*** Passage ***

TVs for smaller spaces
43-inch TCL 4 Series Roku TV
A Roku TV is one of the easiest ways to just start streaming movies and TV, making them ideal for most students. This 4-series TCL model sports a 4K screen (with upscaling from lower-res sources) and HDR, for better dynamic range. But best of all, you can usually find it for around $300. It’s not the most feature-packed TCL Roku TV (the 5-series is around $100 more and adds Dolby Vision), but it’s one of the best options around for its price. And at 43-inches, it’s small enough to fit in most dorm rooms, while also offering enough screen space to immerse you in a film.
32-inch Vizio D-Series
The “D” in Vizio’s D-series sets might as well stand for “dirt cheap.” But this 32-inch model is still pretty impressive for the price. It has full-array LED backlighting, Vizio’s streaming channels, and it supports Google Chromecast and Apple AirPlay. Plus, judging from the reviews, it doesn’t look too bad either, even if it is limited to a 1,366 by 768 resolution. It’s a solid option for very small spaces.
Bigger and better TVs
50-inch Vizio M-Series Quantum
If you want a 50-inch screen that looks fantastic, but doesn’t break the bank, it’s hard to do better than Vizio’s M-Series Quantum sets. They’re infused with quantum dots, for more robust color reproduction; they offer full-array backlighting, for better contrast and black levels; and they’re equipped with AMD’s FreeSync technology to smooth out gameplay. The M-series also features Dolby Vision HDR and support for Chromecast and AirPlay 2, so you can cast video from most smartphones. With slim bezels along three sides, the M-series also looks far more premium than other cheap TVs.
50-inch Samsung Class Crystal
Another solid option for a larger set, Samsung’s Class Crystal TVs feature the company’s Crystal 4K processor, which is focused on delivering solid image quality at a budget price. It doesn’t have Dolby Vision or quantum dots, so in general we’d recommend the Vizio M-series over this model. But, Samsung’s hardware does look a bit nicer, so it may be a better option if you value aesthetics over function.

*** End of Passage ***

**Exercise 1**: Gather every line of the listing below that contains the string "only". Case counts.

*** Provided records ***

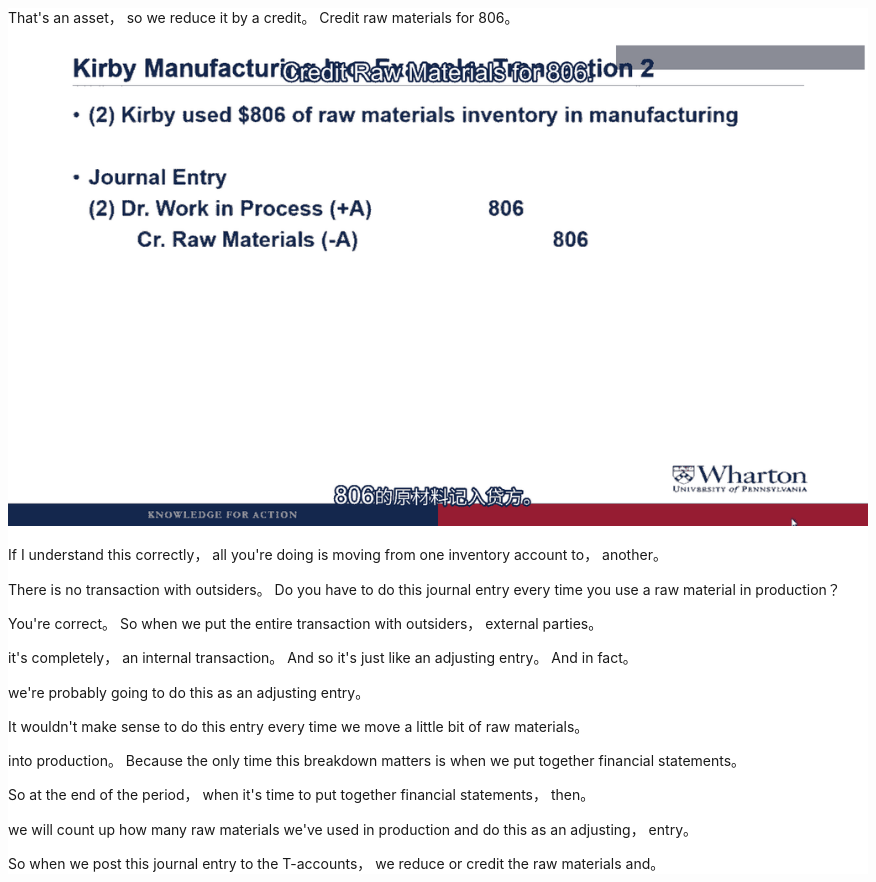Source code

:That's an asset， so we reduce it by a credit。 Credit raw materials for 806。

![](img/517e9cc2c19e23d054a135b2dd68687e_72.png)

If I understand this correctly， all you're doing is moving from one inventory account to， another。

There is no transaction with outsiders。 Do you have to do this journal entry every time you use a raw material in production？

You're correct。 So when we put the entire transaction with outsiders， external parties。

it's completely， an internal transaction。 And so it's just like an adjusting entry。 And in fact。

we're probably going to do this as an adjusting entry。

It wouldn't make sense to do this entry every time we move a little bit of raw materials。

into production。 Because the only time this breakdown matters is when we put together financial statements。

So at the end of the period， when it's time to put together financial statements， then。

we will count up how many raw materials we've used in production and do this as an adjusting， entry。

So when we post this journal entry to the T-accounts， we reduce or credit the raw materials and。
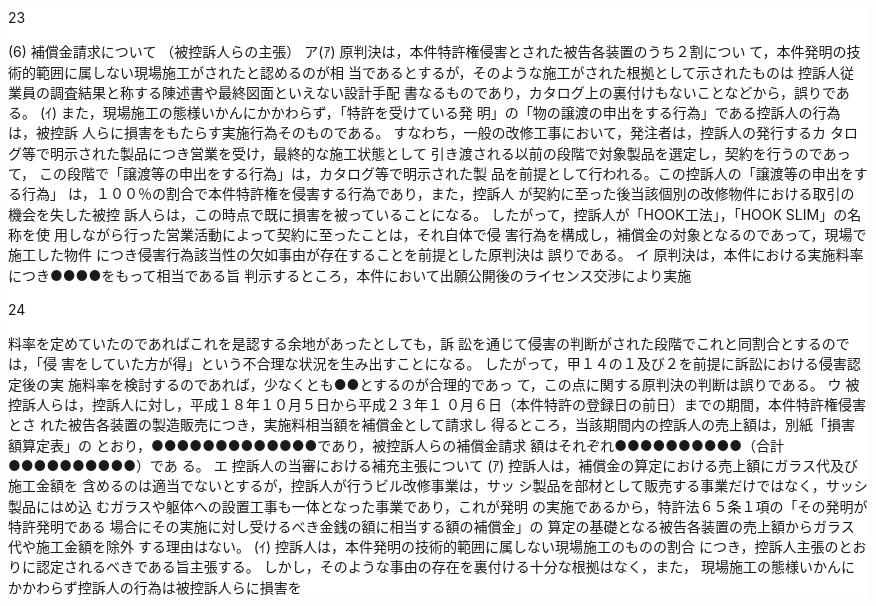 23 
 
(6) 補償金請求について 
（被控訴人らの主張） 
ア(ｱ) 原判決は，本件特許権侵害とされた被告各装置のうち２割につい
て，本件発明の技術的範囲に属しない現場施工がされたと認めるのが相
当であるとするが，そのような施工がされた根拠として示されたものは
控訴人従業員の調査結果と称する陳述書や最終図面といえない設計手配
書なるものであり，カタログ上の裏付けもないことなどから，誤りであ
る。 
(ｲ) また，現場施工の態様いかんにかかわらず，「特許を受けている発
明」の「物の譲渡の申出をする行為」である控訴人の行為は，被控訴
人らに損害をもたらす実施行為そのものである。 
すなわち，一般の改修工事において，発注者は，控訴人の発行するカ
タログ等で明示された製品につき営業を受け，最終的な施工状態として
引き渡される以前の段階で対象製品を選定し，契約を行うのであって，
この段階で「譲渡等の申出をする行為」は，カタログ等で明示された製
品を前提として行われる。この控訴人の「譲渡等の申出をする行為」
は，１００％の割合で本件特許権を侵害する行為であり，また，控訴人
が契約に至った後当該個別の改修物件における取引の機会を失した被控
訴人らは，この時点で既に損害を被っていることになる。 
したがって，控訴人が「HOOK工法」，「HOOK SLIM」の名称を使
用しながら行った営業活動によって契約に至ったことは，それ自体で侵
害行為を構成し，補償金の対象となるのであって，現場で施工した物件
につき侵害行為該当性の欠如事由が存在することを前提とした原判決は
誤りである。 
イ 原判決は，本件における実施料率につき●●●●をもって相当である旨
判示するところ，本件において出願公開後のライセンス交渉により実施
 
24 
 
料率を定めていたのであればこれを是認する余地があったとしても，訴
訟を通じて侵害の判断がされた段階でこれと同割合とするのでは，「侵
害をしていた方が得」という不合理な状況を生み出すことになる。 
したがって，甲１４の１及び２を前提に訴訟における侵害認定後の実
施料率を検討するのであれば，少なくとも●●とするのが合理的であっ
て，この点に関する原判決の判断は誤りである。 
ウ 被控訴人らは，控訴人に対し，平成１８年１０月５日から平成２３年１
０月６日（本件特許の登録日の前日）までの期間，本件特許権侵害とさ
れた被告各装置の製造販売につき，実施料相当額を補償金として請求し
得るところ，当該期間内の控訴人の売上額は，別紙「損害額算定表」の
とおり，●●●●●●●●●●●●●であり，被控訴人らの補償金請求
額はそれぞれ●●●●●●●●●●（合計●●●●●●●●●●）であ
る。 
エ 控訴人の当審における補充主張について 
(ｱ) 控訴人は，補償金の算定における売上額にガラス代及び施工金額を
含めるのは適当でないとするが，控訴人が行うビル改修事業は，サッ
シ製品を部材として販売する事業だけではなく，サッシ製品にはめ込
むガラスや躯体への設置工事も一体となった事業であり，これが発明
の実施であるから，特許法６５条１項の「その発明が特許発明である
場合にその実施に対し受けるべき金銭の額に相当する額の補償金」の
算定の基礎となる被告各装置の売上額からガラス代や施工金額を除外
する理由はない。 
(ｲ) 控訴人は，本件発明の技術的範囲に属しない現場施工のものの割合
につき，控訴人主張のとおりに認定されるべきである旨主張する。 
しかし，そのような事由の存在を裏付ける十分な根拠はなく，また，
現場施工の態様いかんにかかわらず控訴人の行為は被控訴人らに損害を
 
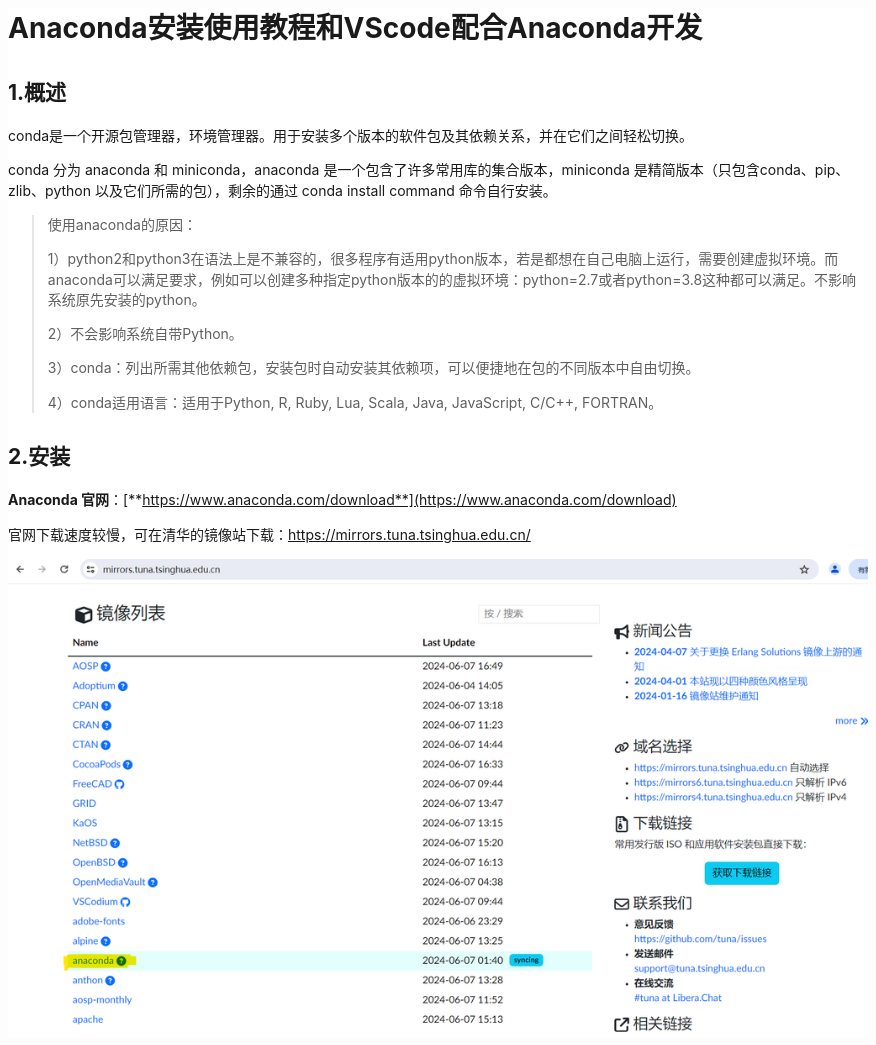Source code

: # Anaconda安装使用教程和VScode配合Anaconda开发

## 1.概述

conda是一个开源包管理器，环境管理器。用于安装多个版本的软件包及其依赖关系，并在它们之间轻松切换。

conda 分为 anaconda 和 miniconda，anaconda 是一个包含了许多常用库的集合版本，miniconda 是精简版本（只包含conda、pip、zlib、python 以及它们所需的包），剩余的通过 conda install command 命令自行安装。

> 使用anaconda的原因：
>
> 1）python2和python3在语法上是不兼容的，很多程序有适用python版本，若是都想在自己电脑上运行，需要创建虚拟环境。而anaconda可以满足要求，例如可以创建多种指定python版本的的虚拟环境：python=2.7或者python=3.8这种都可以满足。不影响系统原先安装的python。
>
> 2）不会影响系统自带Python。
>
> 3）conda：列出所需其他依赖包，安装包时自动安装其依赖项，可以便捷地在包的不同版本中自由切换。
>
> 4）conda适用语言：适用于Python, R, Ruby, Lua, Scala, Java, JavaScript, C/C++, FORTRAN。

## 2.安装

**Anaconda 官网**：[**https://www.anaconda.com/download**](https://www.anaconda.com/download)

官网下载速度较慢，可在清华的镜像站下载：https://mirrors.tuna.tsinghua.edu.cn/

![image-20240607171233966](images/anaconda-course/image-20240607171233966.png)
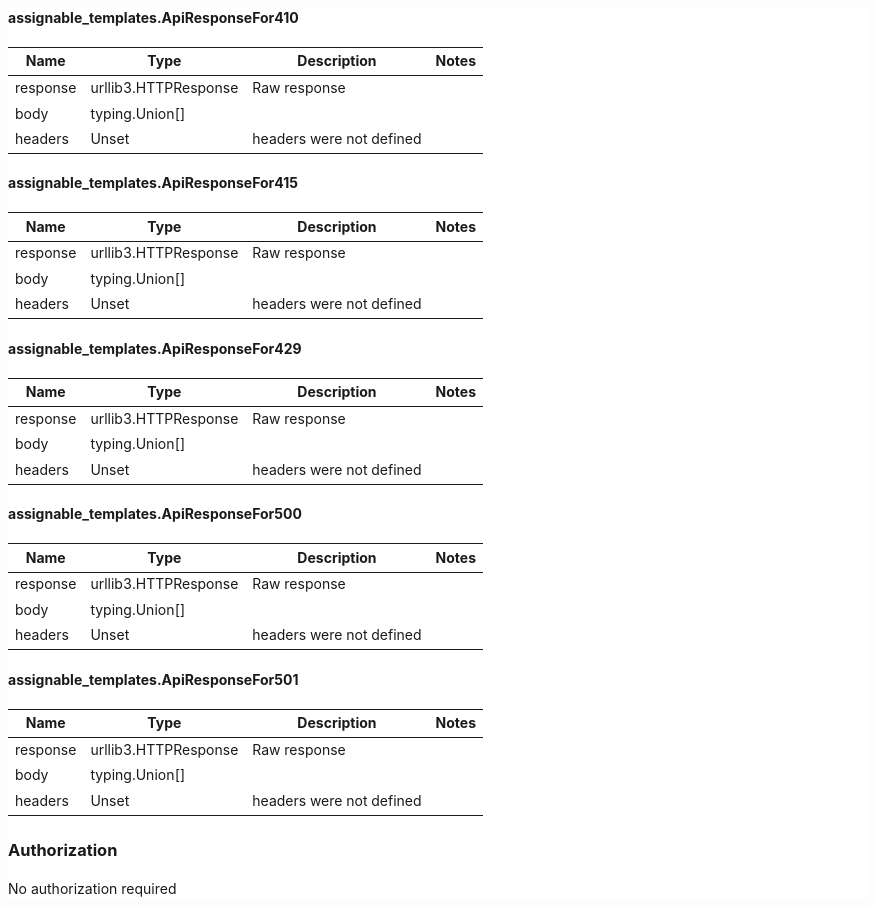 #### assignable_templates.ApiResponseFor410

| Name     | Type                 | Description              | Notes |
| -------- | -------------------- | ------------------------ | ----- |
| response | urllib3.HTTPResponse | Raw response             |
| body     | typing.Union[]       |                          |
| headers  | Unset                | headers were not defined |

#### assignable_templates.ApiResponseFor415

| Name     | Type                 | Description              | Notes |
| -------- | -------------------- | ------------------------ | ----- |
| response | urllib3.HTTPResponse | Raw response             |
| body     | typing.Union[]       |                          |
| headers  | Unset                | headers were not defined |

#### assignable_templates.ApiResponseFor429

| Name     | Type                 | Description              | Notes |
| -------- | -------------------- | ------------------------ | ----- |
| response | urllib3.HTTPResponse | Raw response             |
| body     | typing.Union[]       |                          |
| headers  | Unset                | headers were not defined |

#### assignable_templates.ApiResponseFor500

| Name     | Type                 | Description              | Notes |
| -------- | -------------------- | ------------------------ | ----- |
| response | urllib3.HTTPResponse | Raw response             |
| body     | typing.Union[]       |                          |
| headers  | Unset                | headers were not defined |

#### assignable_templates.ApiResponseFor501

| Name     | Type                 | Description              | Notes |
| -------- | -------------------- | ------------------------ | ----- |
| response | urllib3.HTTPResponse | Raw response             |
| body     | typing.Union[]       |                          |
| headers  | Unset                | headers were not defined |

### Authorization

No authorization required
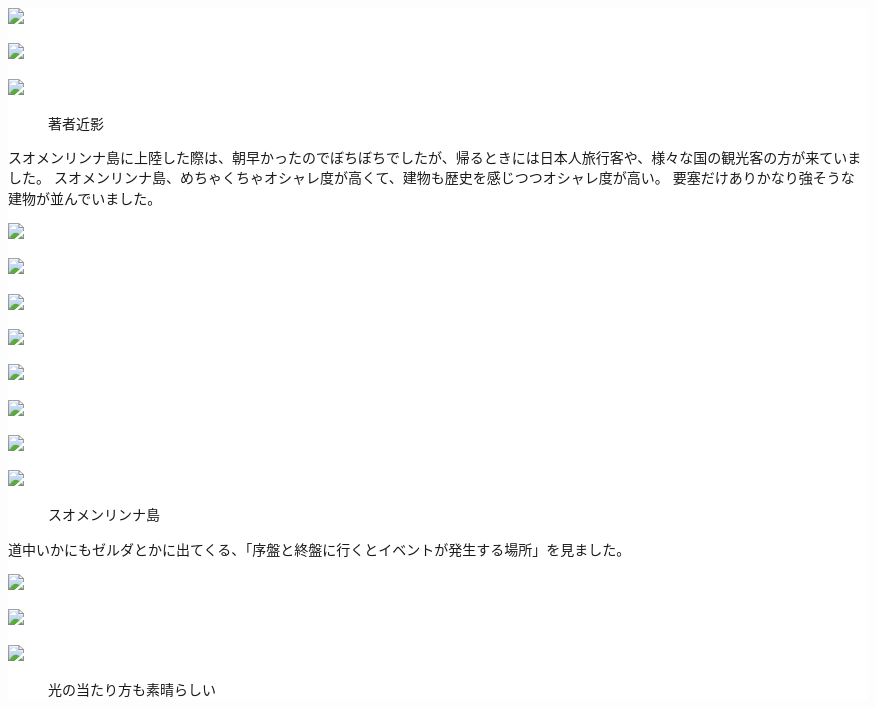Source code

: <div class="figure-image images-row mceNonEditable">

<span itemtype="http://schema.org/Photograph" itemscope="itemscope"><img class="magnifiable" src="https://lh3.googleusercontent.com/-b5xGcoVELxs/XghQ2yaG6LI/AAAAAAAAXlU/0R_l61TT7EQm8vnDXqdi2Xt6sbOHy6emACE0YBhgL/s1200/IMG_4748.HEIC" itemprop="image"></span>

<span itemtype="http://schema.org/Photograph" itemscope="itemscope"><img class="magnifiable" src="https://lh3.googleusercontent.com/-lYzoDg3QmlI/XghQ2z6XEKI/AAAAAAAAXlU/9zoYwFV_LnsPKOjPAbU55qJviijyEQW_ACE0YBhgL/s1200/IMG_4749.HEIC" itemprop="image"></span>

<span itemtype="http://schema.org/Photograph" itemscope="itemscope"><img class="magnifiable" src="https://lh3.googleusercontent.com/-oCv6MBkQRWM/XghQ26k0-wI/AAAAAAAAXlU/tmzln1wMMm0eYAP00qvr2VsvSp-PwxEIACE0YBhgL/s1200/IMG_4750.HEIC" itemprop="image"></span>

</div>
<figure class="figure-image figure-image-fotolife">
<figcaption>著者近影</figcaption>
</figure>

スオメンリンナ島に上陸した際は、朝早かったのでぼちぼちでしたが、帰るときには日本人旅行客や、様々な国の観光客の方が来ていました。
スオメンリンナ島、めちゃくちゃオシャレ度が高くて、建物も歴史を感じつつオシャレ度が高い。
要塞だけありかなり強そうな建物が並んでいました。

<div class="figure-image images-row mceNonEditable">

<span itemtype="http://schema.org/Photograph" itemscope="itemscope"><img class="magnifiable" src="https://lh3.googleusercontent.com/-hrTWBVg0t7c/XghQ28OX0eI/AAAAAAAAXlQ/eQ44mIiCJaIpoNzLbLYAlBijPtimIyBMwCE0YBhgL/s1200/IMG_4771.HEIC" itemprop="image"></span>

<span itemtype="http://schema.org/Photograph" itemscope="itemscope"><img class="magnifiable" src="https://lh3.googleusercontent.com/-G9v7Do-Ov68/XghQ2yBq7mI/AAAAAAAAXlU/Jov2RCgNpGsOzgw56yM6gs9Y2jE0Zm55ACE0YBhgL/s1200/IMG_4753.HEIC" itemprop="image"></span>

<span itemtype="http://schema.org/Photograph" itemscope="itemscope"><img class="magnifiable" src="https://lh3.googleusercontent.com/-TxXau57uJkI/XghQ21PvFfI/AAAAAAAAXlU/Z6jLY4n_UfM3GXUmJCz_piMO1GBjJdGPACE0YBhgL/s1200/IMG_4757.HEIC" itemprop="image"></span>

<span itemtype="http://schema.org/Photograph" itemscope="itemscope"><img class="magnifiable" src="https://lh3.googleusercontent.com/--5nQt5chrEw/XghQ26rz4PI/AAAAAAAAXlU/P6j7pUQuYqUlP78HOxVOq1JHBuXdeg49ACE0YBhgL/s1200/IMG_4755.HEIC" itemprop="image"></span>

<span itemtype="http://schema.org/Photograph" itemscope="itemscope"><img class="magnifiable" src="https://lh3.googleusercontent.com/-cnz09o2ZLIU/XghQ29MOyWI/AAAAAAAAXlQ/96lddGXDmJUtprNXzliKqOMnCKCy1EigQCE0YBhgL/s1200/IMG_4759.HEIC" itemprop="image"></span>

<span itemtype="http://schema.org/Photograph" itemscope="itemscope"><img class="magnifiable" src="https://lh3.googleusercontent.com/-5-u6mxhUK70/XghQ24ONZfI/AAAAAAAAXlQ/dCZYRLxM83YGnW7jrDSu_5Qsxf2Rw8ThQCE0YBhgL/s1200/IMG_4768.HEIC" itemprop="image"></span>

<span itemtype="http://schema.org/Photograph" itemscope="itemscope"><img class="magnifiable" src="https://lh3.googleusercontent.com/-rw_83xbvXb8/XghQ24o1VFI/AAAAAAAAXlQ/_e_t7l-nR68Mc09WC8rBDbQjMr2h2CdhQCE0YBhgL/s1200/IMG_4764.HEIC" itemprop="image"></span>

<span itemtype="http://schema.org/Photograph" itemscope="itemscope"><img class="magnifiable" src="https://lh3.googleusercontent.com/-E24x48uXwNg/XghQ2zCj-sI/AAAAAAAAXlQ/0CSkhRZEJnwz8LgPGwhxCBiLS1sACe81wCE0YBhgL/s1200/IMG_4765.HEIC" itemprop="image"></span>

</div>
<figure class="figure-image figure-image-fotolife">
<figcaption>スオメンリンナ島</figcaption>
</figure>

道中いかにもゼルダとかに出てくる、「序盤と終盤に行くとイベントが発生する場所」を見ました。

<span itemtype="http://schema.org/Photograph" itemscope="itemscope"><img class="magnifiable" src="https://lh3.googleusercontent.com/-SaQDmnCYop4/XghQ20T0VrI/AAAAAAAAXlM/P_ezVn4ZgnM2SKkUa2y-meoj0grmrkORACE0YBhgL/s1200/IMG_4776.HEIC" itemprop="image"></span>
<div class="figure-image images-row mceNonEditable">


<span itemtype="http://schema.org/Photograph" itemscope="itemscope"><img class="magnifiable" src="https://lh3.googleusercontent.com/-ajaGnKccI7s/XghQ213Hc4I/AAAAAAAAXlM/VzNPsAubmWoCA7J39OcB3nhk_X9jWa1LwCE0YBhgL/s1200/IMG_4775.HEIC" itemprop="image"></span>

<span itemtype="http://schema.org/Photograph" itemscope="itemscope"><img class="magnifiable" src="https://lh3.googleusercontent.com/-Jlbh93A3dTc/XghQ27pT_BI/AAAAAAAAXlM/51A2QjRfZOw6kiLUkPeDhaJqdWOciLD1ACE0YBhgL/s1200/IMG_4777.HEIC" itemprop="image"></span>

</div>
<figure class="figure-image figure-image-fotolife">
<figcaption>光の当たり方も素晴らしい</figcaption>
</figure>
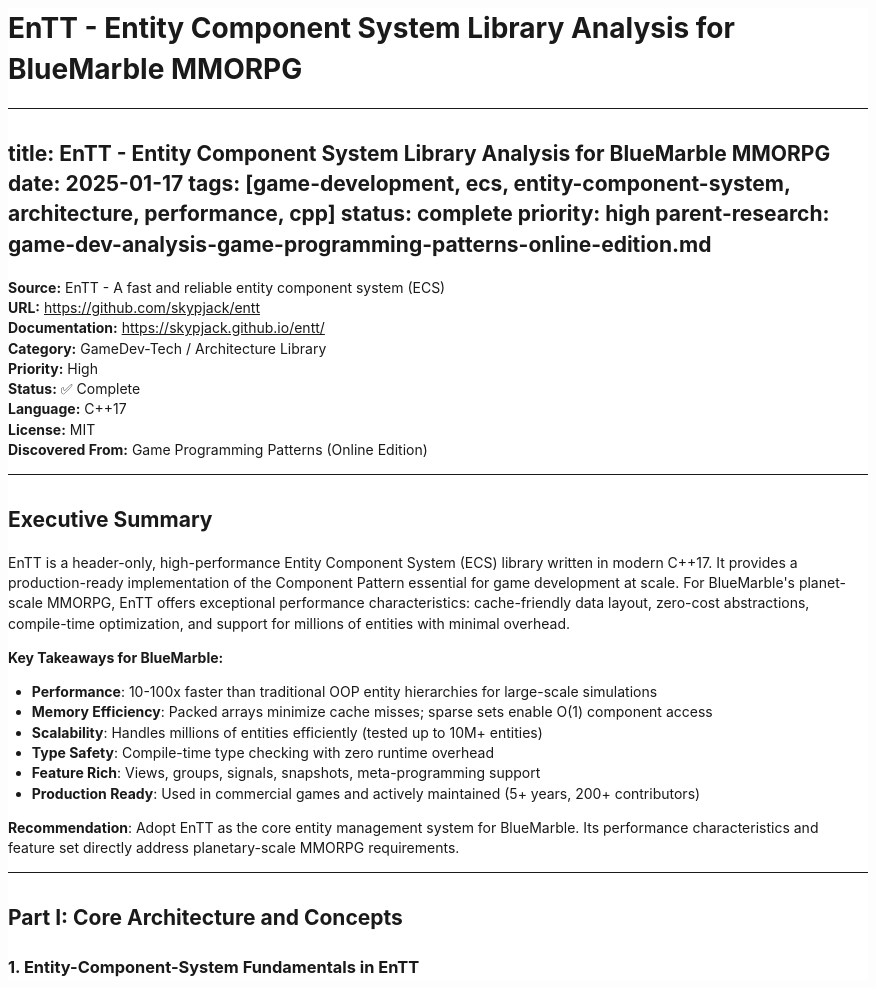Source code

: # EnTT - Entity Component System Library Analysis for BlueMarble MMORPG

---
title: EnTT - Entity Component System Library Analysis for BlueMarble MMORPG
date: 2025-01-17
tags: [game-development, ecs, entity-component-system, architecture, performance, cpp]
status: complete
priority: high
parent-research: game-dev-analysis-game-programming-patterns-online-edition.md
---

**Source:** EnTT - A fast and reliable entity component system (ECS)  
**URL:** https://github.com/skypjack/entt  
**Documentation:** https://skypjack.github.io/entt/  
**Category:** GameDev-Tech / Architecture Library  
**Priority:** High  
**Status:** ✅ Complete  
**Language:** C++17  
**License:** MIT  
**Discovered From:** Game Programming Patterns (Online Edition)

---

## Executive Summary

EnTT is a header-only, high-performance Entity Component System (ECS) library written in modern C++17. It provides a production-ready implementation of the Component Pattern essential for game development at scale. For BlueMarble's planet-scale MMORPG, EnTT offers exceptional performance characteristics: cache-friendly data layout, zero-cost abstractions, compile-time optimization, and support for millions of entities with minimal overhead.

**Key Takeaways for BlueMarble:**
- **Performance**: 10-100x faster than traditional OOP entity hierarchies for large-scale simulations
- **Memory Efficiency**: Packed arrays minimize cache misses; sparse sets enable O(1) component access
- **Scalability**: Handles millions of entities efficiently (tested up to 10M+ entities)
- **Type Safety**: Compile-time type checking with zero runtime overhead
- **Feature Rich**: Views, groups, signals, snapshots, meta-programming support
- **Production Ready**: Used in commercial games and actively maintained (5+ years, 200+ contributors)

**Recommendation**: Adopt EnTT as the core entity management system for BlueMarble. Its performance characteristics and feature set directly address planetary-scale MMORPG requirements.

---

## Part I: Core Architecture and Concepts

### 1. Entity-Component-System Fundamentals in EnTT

*** End of Provided records ***

**Exercise 2**: Quote the TV passage starting with "TVs for smaller" and going on through "you in a film.".

**Expected answer 1**:
into production。 Because the only time this breakdown matters is when we put together financial statements。
EnTT is a header-only, high-performance Entity Component System (ECS) library written in modern C++17. It provides a production-ready implementation of the Component Pattern essential for game development at scale. For BlueMarble's planet-scale MMORPG, EnTT offers exceptional performance characteristics: cache-friendly data layout, zero-cost abstractions, compile-time optimization, and support for millions of entities with minimal overhead.

**Expected answer 2**:
TVs for smaller spaces
43-inch TCL 4 Series Roku TV
A Roku TV is one of the easiest ways to just start streaming movies and TV, making them ideal for most students. This 4-series TCL model sports a 4K screen (with upscaling from lower-res sources) and HDR, for better dynamic range. But best of all, you can usually find it for around $300. It’s not the most feature-packed TCL Roku TV (the 5-series is around $100 more and adds Dolby Vision), but it’s one of the best options around for its price. And at 43-inches, it’s small enough to fit in most dorm rooms, while also offering enough screen space to immerse you in a film.